In this lesson, we’ll use the handleAction function provided by redux-actions to create a reducer function that will handle a specific action. We’ll then incorporate this reducer function into the existing reducer and ensure our application continues to function.

Instructor: [00:00] I am going to update my import for Redux Actions to import the handle action function. I am going to scroll down to the bottom of this file where reducer is.

[00:10] I am going to use handle action to create a reducer for one of our actions. I am going to start and I am going to declare the addToDo reducer. This is going to be a call to handle action, and I am going to pass in addToDo.

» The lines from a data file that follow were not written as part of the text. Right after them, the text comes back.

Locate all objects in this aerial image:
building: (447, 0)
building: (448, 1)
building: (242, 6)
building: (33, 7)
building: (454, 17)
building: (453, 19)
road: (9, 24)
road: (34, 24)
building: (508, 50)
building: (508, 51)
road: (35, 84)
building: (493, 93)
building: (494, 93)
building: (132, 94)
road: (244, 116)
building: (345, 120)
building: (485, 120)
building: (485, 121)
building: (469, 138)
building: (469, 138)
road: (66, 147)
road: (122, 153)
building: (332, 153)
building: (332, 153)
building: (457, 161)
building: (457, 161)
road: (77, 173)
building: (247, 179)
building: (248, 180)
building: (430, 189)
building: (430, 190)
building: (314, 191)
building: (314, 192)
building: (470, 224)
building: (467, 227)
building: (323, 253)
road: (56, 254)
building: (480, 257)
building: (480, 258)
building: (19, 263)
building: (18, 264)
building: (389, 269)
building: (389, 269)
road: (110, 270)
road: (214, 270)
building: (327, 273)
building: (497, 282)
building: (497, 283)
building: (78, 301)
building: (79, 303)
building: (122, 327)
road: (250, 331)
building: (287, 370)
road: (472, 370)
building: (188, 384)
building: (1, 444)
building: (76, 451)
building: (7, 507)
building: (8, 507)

[00:31] My second argument is going to be a reducer function that I want to handle this action. That's going to take in state and an action, just like our reducer does. In that function, I want to return the update the state based on the action so I can just take this code right here and paste that in.

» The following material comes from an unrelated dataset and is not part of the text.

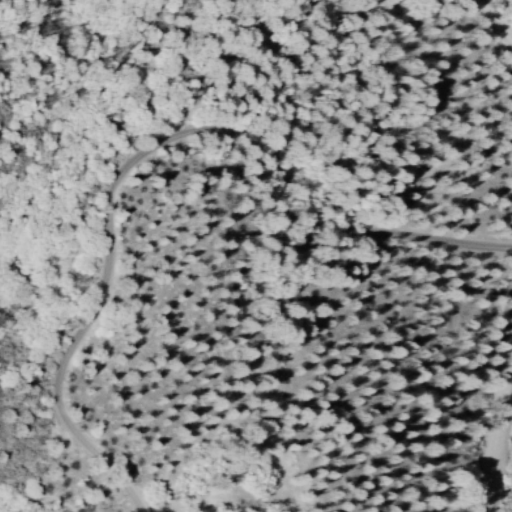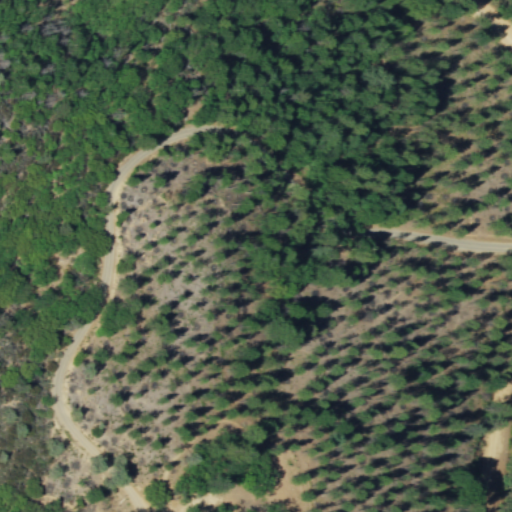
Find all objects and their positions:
road: (255, 140)
road: (483, 438)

[00:58] That's going to take in the state in the action and it's going to return the new state. Just like our main reducer, it needs to take in the initial state. That's going to be passed in as the third argument. Handle action takes an action type, takes a reducer function, and it takes an initial state.

[01:21] Now, we've our reducer function with specific to the addToDo action. In order for this to handle our actions within our application though, we still need to work into our main reducer.

[01:31] What I am going to do here is I am going to replace this inline logic, and for the addToDo case, I am going to return a call to that addToDo reducer that we just created, passing through the state and the action.

[01:49] All we've done here is taking our reducer logic and move it out of our switch case statement to clean up our code a little bit. Everything still works the same. We can very that by saving this, switching to our application. When it reloads, we'll see that everything is still working as expected.

[02:07] We can make sure that refactoring that addToDo reducer logic still works by adding a new to do, and we'll see that it's still working.

[02:20] If we wanted to keep breaking this up, we could take the same approach for each one of these items creating a separate reducer and just calling it with our main reducer.